Steve Miller: “A mobile phone once. This was back in 2000; I was on a train speaking to my record company about upcoming projects for over an hour, and the next day I discovered a really big lump on the back of my ear where I had been holding the phone. The next day my doctor confirmed it was due to my mobile phone use, and when I asked him why didn’t they do something about it he answered that there’s too much money involved. Many friends of mine had the same issue. Now, if I have to use my mobile phone I do it on the loudspeaker.”
Skrufff: How does the WiFi situation affect you now?
Steve Miller: “I am a lot happier these days having made certain changes in my life; it’s just a little difficult to maintain a social life because many venues, restaurants, bars, have Wi-Fi, which I have to avoid. It makes you feel like a wet blanket but personally I have no alternative.”
Skrufff: The biggest restraint for you must be not being able to go to Ibiza . . .
Steve Miller: “It is, but not only there, there have many places in Europe I’ve had to turn down the gig this year. A friend of mine who has a fairly big sailing boat, half jokingly suggested we sail there, but that would take five or six days. I like sailing but not on a force nine gale, that would be very unpleasant, and the weather is so unpredictable these days. We would have to be there for a week or two, then wait for good weather conditions to sail back. It’s a big project, just to go and play out a few records.”
Skrufff: So where do you play? Or can you play these days?
Steve Miller: “The only place is ‘The Cove’, my favourite bar/restaurant here on the beach in Cornwall. I always do the summer parties there and maybe an end of the summer party as well. It’s out on the terrace overlooking the beach and it’s very Balearic, very beautiful and it’s known just by word of mouth.”

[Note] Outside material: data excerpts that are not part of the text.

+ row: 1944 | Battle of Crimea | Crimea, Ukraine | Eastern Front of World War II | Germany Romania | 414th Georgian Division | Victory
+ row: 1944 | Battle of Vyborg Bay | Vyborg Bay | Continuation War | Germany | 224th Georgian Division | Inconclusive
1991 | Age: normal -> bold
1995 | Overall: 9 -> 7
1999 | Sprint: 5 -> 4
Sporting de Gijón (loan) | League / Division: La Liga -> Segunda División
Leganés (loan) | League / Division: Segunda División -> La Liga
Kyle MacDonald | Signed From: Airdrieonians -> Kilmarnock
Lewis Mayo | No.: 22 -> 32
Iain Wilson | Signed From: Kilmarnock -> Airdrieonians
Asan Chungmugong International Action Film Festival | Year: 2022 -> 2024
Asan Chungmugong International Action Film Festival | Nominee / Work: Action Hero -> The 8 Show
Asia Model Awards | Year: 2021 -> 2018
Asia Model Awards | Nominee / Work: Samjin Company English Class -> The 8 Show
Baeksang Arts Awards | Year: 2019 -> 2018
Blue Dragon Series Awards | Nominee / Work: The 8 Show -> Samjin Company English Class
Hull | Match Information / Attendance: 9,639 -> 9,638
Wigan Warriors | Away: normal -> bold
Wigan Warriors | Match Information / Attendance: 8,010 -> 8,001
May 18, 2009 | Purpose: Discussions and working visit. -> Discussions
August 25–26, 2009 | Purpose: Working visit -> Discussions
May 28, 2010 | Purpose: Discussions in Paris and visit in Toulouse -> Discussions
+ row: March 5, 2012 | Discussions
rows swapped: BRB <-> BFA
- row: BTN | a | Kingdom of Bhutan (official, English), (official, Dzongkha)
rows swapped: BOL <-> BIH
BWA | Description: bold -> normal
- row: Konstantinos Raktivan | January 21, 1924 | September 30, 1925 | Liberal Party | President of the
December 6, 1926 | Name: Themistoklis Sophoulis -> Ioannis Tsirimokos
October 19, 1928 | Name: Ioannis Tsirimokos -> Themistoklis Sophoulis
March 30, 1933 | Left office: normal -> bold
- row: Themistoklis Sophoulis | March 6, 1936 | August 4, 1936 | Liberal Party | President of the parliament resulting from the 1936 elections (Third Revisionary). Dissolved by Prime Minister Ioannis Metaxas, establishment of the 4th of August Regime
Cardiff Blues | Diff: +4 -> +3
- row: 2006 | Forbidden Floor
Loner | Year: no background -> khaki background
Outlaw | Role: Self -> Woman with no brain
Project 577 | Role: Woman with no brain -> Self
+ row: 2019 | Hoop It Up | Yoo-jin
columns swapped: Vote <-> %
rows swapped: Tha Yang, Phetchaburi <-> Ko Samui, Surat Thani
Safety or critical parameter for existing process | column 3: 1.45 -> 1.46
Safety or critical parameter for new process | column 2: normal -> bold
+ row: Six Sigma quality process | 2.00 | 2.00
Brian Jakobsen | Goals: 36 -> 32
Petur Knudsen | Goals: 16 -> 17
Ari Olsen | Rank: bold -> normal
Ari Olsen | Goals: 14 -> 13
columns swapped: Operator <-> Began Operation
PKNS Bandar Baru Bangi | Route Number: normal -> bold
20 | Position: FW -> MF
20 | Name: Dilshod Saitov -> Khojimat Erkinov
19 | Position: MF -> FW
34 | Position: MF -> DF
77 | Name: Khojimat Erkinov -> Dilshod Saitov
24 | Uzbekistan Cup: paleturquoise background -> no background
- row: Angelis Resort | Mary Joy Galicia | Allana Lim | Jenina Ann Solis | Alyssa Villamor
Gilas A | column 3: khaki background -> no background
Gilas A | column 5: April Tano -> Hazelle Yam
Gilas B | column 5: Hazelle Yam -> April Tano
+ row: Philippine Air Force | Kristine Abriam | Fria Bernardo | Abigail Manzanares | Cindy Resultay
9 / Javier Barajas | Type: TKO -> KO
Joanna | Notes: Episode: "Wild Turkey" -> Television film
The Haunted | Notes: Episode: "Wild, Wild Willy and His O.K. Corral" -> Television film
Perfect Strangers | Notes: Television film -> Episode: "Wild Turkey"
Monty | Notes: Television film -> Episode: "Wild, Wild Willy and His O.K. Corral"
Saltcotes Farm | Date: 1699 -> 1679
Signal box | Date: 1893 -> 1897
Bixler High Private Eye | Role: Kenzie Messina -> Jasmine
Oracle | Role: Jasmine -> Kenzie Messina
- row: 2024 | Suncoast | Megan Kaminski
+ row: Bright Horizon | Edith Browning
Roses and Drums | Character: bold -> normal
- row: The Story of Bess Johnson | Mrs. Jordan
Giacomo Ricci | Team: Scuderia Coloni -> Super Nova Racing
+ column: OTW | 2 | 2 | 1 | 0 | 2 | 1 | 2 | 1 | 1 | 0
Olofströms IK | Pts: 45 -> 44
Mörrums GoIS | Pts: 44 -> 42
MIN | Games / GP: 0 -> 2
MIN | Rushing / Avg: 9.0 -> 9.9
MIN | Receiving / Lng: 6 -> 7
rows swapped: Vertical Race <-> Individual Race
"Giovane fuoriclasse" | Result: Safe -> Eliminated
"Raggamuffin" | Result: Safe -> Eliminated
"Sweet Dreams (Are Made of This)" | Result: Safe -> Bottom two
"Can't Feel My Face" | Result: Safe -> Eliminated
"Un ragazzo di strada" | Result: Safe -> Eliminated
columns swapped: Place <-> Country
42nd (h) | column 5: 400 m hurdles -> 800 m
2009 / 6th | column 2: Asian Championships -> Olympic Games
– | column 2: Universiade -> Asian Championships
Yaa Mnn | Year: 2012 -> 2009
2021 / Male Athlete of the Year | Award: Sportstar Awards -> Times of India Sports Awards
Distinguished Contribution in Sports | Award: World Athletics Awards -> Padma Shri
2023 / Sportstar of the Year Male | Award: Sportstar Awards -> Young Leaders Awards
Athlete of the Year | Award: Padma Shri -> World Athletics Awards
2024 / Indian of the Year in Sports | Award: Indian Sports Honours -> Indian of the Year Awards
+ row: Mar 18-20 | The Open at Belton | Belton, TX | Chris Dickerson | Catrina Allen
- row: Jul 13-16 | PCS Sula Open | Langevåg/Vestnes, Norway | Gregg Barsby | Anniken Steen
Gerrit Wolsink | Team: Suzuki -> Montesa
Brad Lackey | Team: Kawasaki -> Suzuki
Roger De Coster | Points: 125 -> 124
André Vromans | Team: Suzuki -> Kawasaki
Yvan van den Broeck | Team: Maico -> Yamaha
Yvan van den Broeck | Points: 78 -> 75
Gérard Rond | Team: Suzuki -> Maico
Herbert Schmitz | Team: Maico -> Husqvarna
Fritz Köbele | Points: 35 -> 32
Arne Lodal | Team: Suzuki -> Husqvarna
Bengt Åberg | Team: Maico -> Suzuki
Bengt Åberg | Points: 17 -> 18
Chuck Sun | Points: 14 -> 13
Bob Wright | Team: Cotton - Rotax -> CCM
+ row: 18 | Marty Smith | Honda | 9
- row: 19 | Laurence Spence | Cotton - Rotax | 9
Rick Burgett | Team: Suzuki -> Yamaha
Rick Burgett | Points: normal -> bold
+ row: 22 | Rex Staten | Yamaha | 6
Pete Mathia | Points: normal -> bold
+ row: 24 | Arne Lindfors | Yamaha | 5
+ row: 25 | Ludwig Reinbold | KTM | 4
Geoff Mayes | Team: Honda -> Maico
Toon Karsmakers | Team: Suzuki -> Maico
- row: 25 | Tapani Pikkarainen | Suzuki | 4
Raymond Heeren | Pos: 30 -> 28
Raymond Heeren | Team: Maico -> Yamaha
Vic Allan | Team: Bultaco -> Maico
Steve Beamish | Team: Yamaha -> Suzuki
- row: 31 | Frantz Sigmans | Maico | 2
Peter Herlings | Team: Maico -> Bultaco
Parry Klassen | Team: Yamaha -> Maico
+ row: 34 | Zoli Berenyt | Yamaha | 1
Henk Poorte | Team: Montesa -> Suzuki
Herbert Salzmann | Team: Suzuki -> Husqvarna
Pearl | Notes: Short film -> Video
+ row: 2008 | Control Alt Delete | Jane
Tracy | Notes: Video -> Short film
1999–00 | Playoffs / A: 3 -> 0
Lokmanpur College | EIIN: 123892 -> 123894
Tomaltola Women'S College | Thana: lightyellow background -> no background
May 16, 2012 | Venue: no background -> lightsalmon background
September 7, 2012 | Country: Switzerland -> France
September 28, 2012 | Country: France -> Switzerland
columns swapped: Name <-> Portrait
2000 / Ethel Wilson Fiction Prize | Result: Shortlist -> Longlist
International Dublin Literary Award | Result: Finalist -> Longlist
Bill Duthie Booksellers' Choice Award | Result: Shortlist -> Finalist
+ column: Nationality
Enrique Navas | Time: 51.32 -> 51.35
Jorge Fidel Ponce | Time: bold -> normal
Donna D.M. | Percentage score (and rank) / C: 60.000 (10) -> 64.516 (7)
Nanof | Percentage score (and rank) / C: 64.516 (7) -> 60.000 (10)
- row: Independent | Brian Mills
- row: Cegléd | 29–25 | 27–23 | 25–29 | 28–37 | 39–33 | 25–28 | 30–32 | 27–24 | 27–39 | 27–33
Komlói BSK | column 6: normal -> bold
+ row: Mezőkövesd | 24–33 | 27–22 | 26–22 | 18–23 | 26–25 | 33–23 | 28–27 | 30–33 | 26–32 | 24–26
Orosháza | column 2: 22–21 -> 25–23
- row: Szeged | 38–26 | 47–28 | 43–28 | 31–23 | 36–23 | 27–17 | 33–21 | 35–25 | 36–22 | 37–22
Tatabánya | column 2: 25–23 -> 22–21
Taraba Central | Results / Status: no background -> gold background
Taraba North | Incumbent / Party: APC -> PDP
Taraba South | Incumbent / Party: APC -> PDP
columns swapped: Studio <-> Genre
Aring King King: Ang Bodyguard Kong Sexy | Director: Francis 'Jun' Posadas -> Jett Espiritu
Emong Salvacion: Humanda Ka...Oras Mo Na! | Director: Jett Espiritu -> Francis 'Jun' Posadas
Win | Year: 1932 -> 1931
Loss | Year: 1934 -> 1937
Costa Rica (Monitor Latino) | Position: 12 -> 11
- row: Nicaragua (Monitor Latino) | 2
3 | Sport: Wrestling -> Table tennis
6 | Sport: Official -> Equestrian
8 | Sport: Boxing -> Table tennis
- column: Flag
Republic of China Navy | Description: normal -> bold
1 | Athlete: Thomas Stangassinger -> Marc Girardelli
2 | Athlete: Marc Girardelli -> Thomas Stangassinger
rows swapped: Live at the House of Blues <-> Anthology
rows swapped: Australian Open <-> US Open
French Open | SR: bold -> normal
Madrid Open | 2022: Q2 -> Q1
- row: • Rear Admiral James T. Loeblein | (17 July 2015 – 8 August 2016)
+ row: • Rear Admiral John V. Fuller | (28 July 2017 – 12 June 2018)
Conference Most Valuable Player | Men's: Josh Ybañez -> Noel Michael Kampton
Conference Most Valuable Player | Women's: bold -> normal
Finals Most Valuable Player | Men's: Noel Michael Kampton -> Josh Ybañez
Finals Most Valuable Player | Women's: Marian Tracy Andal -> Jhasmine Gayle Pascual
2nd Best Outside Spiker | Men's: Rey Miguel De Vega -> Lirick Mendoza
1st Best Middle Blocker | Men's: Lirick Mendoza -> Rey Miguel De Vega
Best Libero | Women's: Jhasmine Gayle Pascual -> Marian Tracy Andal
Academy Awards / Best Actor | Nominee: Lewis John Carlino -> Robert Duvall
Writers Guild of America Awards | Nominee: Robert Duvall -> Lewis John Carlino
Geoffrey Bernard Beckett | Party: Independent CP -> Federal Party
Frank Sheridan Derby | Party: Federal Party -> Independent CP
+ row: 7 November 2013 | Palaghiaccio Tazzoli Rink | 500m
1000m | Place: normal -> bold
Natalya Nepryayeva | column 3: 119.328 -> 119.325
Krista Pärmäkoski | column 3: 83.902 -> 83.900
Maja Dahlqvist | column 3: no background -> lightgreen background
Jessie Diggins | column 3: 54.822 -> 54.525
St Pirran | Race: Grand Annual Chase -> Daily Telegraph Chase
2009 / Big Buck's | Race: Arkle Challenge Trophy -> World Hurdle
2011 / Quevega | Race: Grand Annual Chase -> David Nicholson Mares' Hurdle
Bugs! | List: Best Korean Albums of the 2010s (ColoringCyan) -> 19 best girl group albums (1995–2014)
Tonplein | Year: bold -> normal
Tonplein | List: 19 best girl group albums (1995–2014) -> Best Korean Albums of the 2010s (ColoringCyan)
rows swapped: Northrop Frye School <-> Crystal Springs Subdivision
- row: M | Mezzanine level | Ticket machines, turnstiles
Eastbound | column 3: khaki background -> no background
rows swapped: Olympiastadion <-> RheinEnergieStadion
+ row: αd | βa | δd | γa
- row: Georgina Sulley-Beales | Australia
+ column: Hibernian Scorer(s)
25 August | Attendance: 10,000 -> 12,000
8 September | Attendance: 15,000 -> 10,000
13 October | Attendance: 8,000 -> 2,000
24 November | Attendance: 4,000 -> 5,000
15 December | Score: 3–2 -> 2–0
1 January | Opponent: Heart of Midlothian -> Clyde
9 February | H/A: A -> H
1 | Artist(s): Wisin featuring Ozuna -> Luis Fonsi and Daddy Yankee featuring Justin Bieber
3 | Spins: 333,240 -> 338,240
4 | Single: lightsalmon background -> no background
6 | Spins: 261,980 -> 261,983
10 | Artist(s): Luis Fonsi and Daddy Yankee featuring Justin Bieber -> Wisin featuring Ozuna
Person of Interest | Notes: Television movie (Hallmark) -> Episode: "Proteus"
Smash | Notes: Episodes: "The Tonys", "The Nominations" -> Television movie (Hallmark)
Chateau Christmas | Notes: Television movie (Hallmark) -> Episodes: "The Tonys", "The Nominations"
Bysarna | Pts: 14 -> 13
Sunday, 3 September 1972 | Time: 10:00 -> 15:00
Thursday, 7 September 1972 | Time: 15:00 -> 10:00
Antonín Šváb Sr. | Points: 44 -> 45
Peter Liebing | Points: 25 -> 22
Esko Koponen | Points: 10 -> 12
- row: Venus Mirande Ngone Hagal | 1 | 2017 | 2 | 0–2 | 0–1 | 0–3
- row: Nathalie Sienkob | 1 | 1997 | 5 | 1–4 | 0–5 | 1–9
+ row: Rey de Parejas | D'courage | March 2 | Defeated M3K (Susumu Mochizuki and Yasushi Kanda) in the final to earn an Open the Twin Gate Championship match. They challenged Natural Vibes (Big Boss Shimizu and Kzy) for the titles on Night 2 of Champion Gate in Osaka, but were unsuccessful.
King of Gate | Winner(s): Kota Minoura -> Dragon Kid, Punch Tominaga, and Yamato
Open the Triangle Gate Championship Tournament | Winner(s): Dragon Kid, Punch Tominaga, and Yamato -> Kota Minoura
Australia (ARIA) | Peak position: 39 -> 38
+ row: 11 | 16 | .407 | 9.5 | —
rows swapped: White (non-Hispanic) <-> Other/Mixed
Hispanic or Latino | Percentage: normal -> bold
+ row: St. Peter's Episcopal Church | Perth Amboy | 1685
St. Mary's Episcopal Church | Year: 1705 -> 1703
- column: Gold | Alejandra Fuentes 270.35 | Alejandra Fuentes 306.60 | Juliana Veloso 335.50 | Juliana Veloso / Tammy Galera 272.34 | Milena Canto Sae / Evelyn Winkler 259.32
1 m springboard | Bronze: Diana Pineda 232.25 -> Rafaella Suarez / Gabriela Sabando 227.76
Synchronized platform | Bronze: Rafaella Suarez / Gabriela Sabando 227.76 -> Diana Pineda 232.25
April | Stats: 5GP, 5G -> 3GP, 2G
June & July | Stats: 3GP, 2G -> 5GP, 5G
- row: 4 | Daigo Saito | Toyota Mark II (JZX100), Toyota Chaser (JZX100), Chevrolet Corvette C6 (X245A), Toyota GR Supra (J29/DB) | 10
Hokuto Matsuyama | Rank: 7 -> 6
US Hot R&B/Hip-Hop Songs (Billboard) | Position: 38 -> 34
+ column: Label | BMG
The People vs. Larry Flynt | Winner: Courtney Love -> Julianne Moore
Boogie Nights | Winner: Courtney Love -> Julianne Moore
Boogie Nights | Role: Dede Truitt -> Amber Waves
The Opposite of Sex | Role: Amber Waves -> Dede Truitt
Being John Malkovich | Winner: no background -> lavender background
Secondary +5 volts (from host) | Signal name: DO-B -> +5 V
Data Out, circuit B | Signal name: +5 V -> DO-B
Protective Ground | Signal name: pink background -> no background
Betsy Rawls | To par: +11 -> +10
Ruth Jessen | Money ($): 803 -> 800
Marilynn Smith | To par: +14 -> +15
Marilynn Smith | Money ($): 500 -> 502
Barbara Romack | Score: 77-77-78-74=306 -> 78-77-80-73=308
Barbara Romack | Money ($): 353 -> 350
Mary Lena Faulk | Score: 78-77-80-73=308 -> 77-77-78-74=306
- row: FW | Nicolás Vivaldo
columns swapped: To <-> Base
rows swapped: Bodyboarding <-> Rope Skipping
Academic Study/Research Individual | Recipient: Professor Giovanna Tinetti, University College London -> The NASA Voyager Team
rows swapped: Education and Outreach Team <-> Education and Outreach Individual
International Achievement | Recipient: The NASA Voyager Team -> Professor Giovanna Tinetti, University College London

Skrufff: Your recording name is Afterlife: do you believe in the afterlife: or supernatural forces in general?
Steve Miller: “I believe that when we die it’s just a transition and then we move forward. But Afterlife came about because I used to be in a reggae band and we were joking one day because we were all going our separate ways and our manager at the time said ‘is there life after reggae’? I immediately though: that’s a good name.”
Skrufff: How much do you believe technology gone too far?
Steve Miller: “Governments want a quiet time; they want a good economy and happy people. Scientists want to be able to receive their funding to discover new, interesting things. The rest of us want just what’s best for us, now these three things can clash and I think at the moment there’s more concern around money than people’s health, well being and happiness.”
Steve Miller’s new album Afterlife – Electrosensitive, is out now on Defected Records.